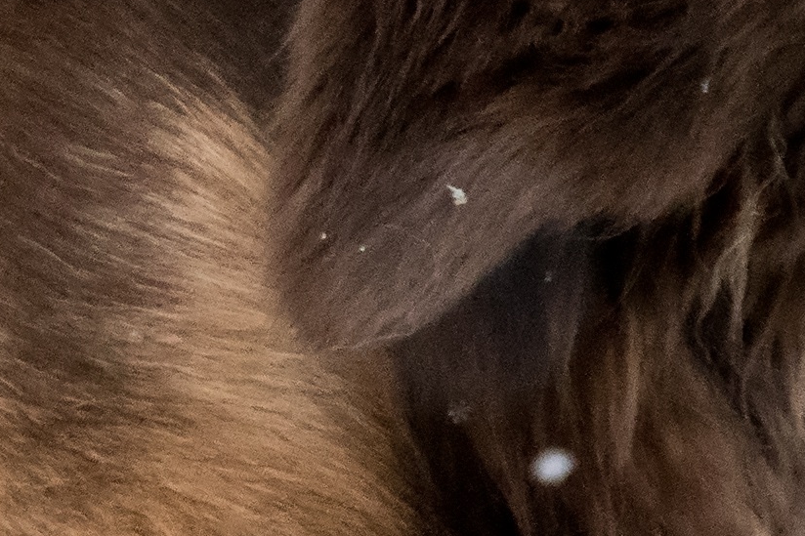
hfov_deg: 0.8
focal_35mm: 2622
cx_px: -423
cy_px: 101
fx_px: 58615
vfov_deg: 0.5
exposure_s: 1/500
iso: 2000
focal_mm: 240
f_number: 6.3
------------------------------------------------
* **Exercise details**:
Where a record holds a picture, skip the picture and copy everything else exactly.

* **Output below**:
hfov_deg: 0.8
focal_35mm: 2622
cx_px: -423
cy_px: 101
fx_px: 58615
vfov_deg: 0.5
exposure_s: 1/500
iso: 2000
focal_mm: 240
f_number: 6.3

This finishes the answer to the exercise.